The U.S. Federal Reserve, Bank of England, Bank of Japan and the European Central Bank have splurged $5.6 trillion this year alone on quantitative easing, according to Bloomberg Economics. The ECB is expected to increase its own purchase plans by as much as €500 billion ($605 billion) when it meets Thursday.
Central banks' own research departments regularly produce work showing quantitative easing has stabilized markets, boosted growth and driven faster inflation. Outside though, there's far less certainty that those benefits will persist after years of monetary stimulus following the global financial crisis more than a decade ago.
"QE works particularly well during periods of market disturbances, but it won't be able to do much at this point for growth and inflation in the absence of fiscal policy," said Peter Praet, former ECB chief economist and an architect of Europe's own large-scale bond-buying plan that began in 2015.
Massive purchases of public and private debt pump money into the financial system with the aim of lowering the rate of interest on assets. With their traditional tool of official rates now close to or below zero, quantitative easing has become the primary stimulus tool for many central bankers.
Recent work by Stanford Institute for Economic Policy Research economist Ramin Toloui argues that quantitative easing has been effective in lowering bond yields and it has "reshaped market expectations of how the Fed would behave in the future."
Still, the further bond yields drop, the greater the risk of unintended consequences. If the aggressive monetary policy of the past years has run its course, it may be harmful to continue relying on it.
Former U.S. Treasury secretary Lawrence H. Summers and former Council of Economic Advisers chair Jason Furman wrote in a Nov. 30 paper that much more robust action by finance ministries is needed instead.
"How much investment would be done at a 0% 10-year Treasury rate that would not be done at a 1% 10-year Treasury rate," they wrote in the Brookings Institution article. "The consequence, if not compensated for by more active fiscal policy, would be longer and more severe recessions."
Another central function of quantitative easing, encouraging investors to take riskier bets, is losing its potency. Depressed yields have spread to assets with ever-longer maturities — further along the yield curve. That weakens the link between risk and reward.
The Bank of Japan has long been a trailblazer for quantitative easing. But even after piling up assets larger in scale than the size of its entire economy, it has failed to generate the stable inflation it sought. Its switch to yield-curve control in 2016 was in part a recognition that it had to adjust its approach to stop yields falling too low.

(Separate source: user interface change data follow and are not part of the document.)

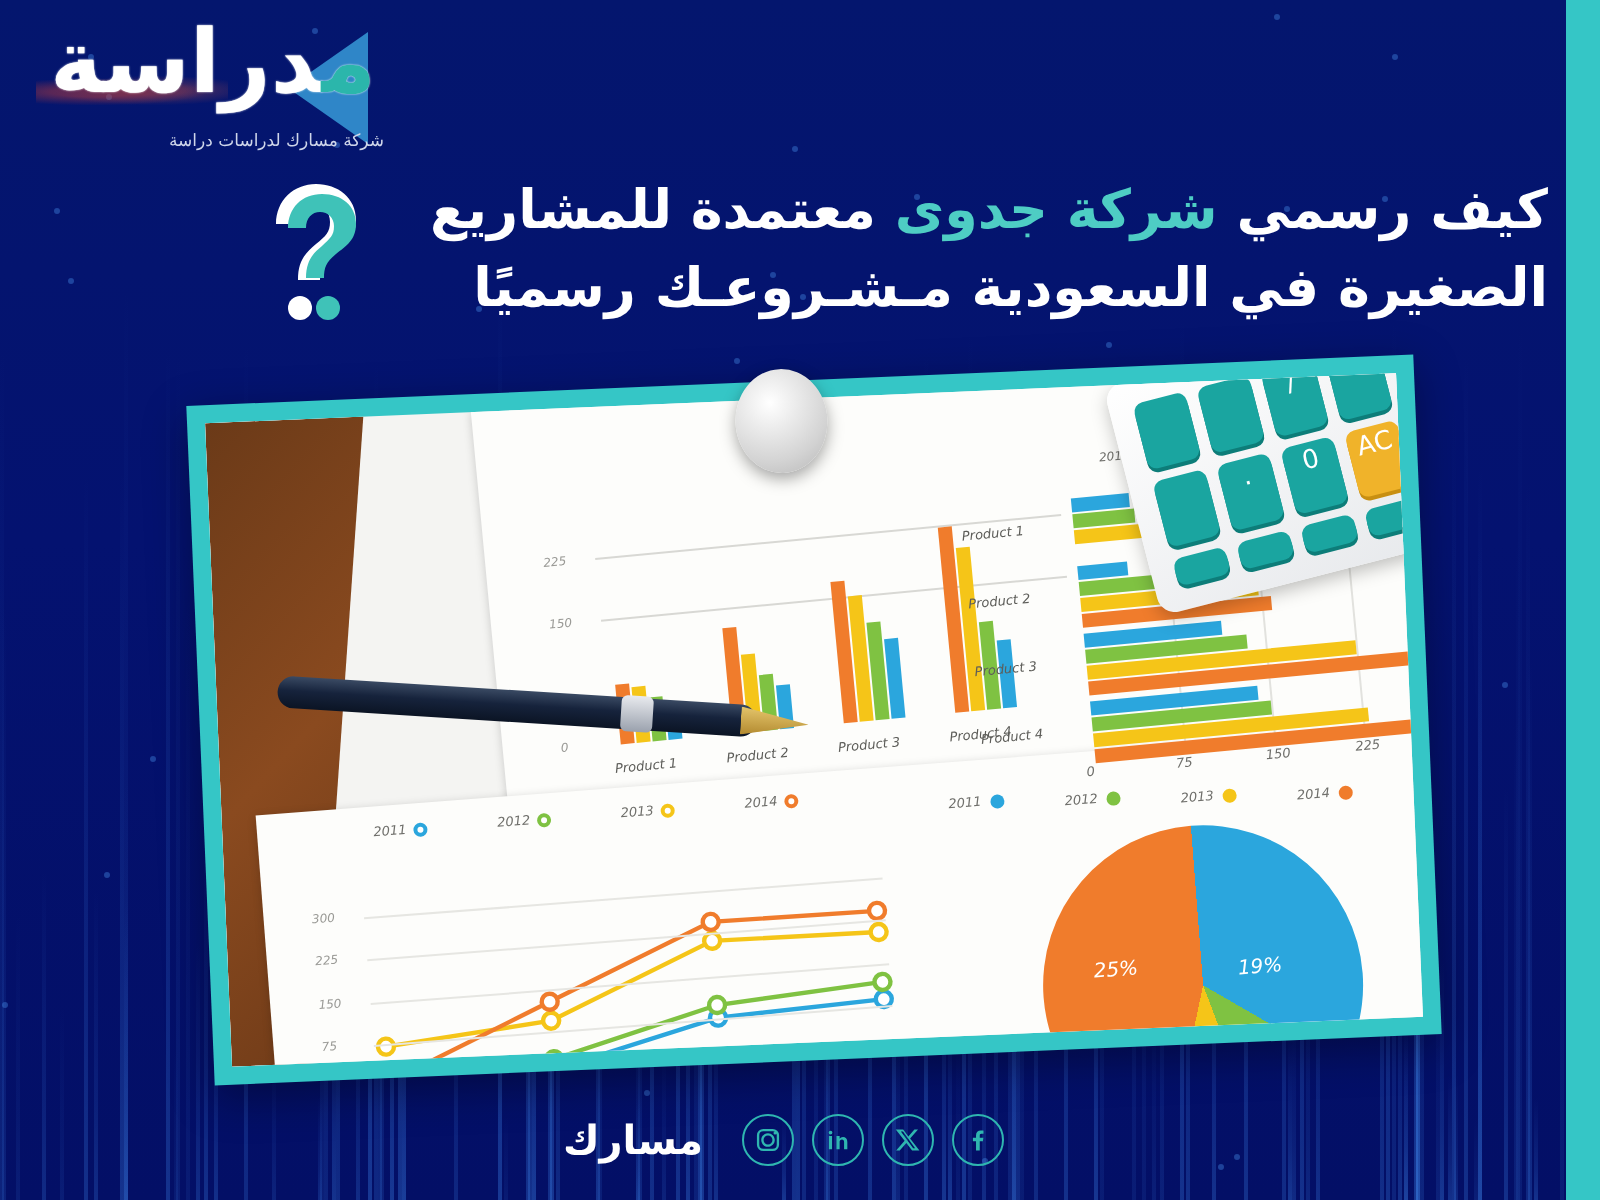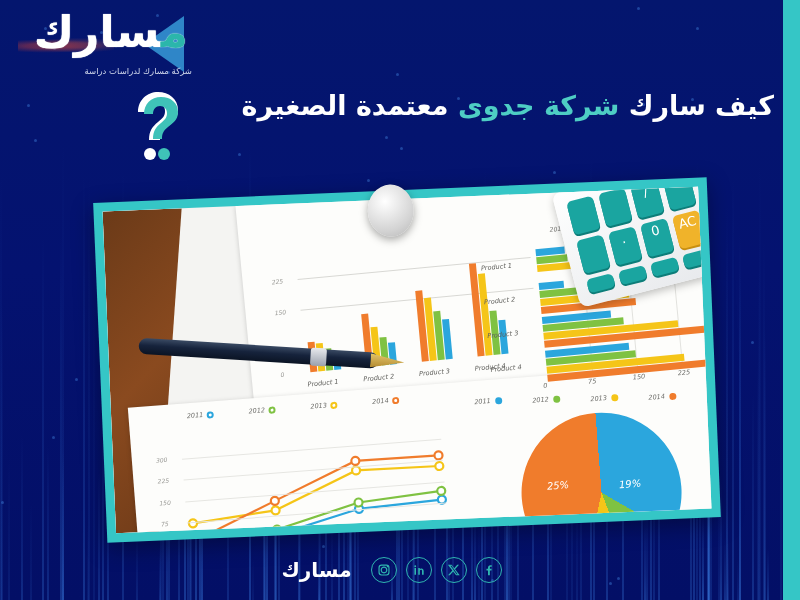--- a/index.html
+++ b/index.html
@@ -384,26 +384,27 @@
     <div class="dot" style="left: 458.887px; top: 381.504px;"></div>
     <div class="dot" style="left: 456.865px; top: 96.8957px;"></div>
     <div class="dot" style="left: 166.984px; top: 70.9823px;"></div>
     <div class="dot" style="left: 266.776px; top: 380.373px;"></div>
   </div>
 <div id="rightband"></div>
 
 <div id="logo">
   <div class="tri"></div>
   <div class="swirl"></div>
-  <div class="word"><span class="teal">م</span><span>سارك</span></div>
+  <div class="word"><span class="teal">م</span><span>دراسة</span></div>
   <div class="sub">شركة مسارك لدراسات دراسة</div>
 </div>
 
 <div id="headline">
-  <div class="line"><span>كيف سارك </span><span class="hl">شركة جدوى</span><span> معتمدة الصغيرة</span></div>
+  <div class="line"><span>كيف رسمي </span><span class="hl">شركة جدوى</span><span> معتمدة للمشاريع</span></div>
+  <div class="line">الصغيرة في السعودية مـشـروعـك رسميًا</div>
 </div>
 
 <div id="qmark">
   <svg viewBox="0 0 56 78">
     <path d="M10 24c0-12 9-20 20-20s20 7 20 18c0 9-6 13-11 17-5 4-7 7-7 13h-11c0-9 3-13 9-18 5-4 7-6 7-11 0-5-3-8-8-8-5 0-8 4-8 9z" fill="#ffffff"></path>
     <path d="M16 26c0-10 7-17 17-17s17 6 17 15c0 8-5 11-10 15-5 4-6 7-6 12h-9c0-8 3-12 8-16 4-4 6-5 6-10 0-4-3-7-7-7-4 0-7 3-7 8z" fill="#3fc2b8"></path>
     <circle cx="22" cy="66" r="6" fill="#ffffff"></circle>
     <circle cx="36" cy="66" r="6" fill="#3fc2b8"></circle>
   </svg>
 </div>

That's an issue Europe is now grappling with. Joseph Gagnon, an economist at the Peterson Institute for International Economics in Washington, said the ECB is essentially "out of room" for quantitative easing. All of of Germany's sovereign debt — typically considered the region's safest asset — has a yield below zero, meaning investors lose money by holding it.
"There's a lower bound to quantitative easing, just as there is a lower bound for ordinary policy," he said.

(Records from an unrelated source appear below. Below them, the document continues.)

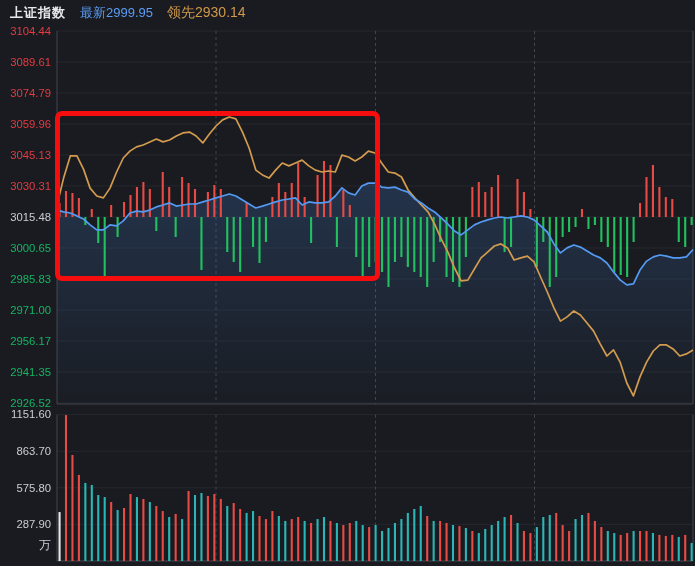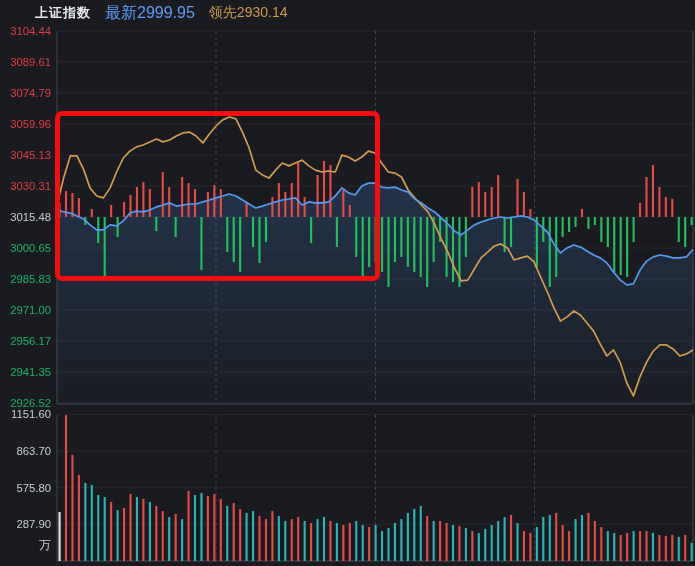--- a/index.html
+++ b/index.html
@@ -1,23 +1,23 @@
 <!DOCTYPE html>
 <html><head>
 <meta charset="utf-8">
 <style>
   html,body{margin:0;padding:0;background:#101114;}
   .screen{
     position:relative;width:695px;height:566px;overflow:hidden;
     background:#191b20;
     font-family:"Liberation Sans","DejaVu Sans",sans-serif;
   }
-  .header{position:absolute;left:10px;top:3px;height:20px;display:flex;align-items:center;gap:14px;z-index:3;margin-left:25px;}
+  .header{position:absolute;left:10px;top:3px;height:20px;display:flex;align-items:center;gap:14px;z-index:3;}
   .header .title{color:#e6e8ec;font-size:13px;font-weight:bold;letter-spacing:1px;}
-  .header .latest{color:#5b9cf6;font-size:16px;}
+  .header .latest{color:#5b9cf6;font-size:13px;}
   .header .leading{color:#d0984a;font-size:14px;}
   svg.chart{position:absolute;left:0;top:0;z-index:1;}
   .anno-rect{
     position:absolute;left:55px;top:111px;width:315px;height:160px;
     border:5px solid #f60d0d;border-radius:7px;z-index:2;pointer-events:none;
   }
 </style>
 </head>
 <body>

Bank of England policymaker Michael Saunders voiced a similar concern recently when he said that in the U.K., "further asset purchases by themselves may be less effective in providing additional stimulus" without an interest-rate cut. The BOE's benchmark interest rate is currently 0.1% and policymakers are mulling whether to take that below zero.
Unsurprisingly, central banks' own research departments have typically argued for quantitative easing's previous effectiveness, work that provides the backdrop to today's policy debates.